Bart tells Lisa that he is innocent, and she decides to investigate. Waititi chooses to help her. They interview the passengers and find that many people on board have a motive. In her room, Lisa discovers the figure's head under Bart's bed, which causes Lisa to think Bart is guilty. At the door, Rainier Wolfcastle tells Lisa that he knows who culprit is, but is knocked unconscious by a Captain America shield. Lisa runs after the attacker but only finds Waititi eating food left by passengers in the corridor. They learn that Comic Book Guy has gone missing.

Waititi declares he has solved the mystery. He says that Comic Boy Guy had insured the figure and escaped with the money. However, Lisa notices the British spelling of words on the figure's box and presents another theory. She thinks another person broke their own figure and went on the cruise to swap figures. She accuses Waititi of the crime. The passengers search Waititi's room and find the original figure. Waititi is arrested, and Comic Book Guy is found in the ship's gym. He had secretly recorded Lisa and Waititi's interviews of the passengers and was hiding because he was ashamed after learning what people thought of him. Bart thanks Lisa for believing him, and she declines to mention that she had lost faith.
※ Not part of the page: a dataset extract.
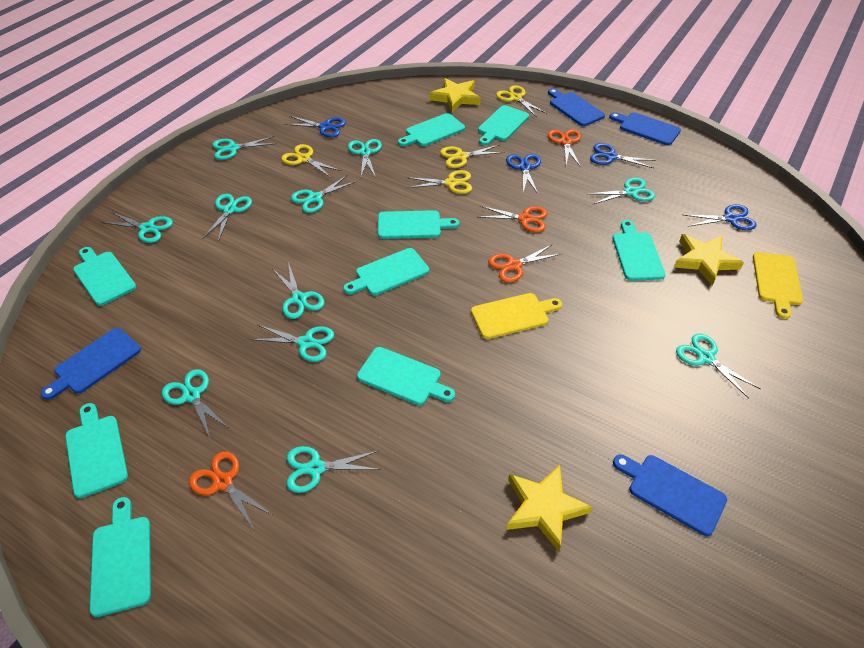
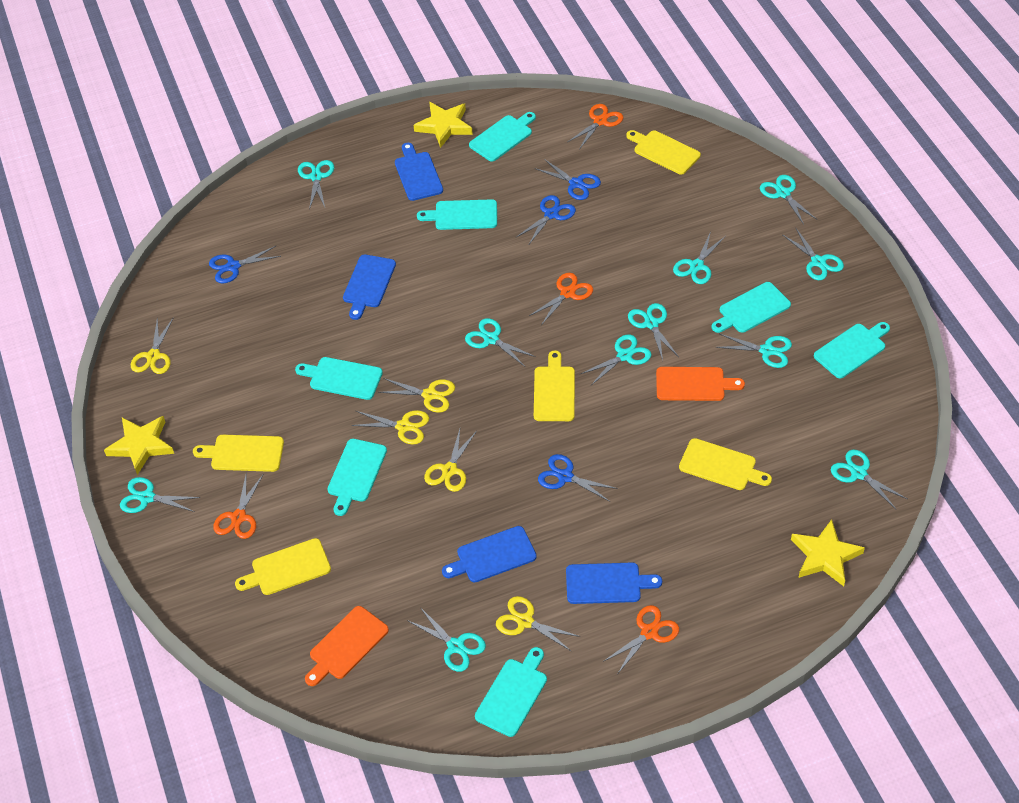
orange cutting board: none = 0 -> [305,606,389,686] [656,367,745,401] = 2
turquoise cutting board: [65,403,128,498] [73,247,136,306] [89,497,151,617] [343,248,429,295] [357,347,455,405] [378,210,459,239] [398,113,465,146] [478,105,529,145] [612,220,665,281] = 9 -> [295,357,383,400] [327,439,387,516] [417,199,497,230] [469,112,536,162] [475,647,547,737] [712,282,791,333] [814,322,890,378] = 7
yellow cutting board: [471,293,562,339] [753,252,803,319] = 2 -> [193,435,284,472] [235,538,331,595] [534,350,575,421] [626,130,701,175] [679,438,772,490] = 5
yellow scissors: [281,144,341,178] [407,170,472,194] [440,145,505,168] [496,85,547,117] = 4 -> [131,318,173,374] [351,410,429,445] [378,378,455,413] [424,429,477,492] [496,596,580,652] = 5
After watching his wife Kumiko's sadness during her interview, Comic Book Guy dumps the figure into the water to put his marriage first, much to Kumiko's joy.

==Production==
Filmmaker Taika Waititi appeared as himself. Maurice LaMarche appeared as a cosplayer dressed as Hedonismbot, a character from the television series Futurama, created by Matt Groening, that is voiced by LaMarche.

==Release==
The episode aired simultaneously in all time zones in the United States at 8:30 PM ET/5:30 PM PT following a special episode of Krapopolis.

== Reception ==
===Viewing figures===
The episode earned a 0.53 rating with 2.08 million viewers, which was the second most-watched show on Fox that night.

===Critical response===
John Schwarz of Bubbleblabber gave the episode a 9 out of 10. He praised the dialog written by Broti Gupta and the performance by Taika Waititi. However, he thought the solution to the mystery was plain to see.

Cathal Gunning of Screen Rant thought the episode was overly focused on the appearance by Waititi while putting aside the Simpson family. He also felt the episode reinforced the perception that Waititi is "self-indulgent."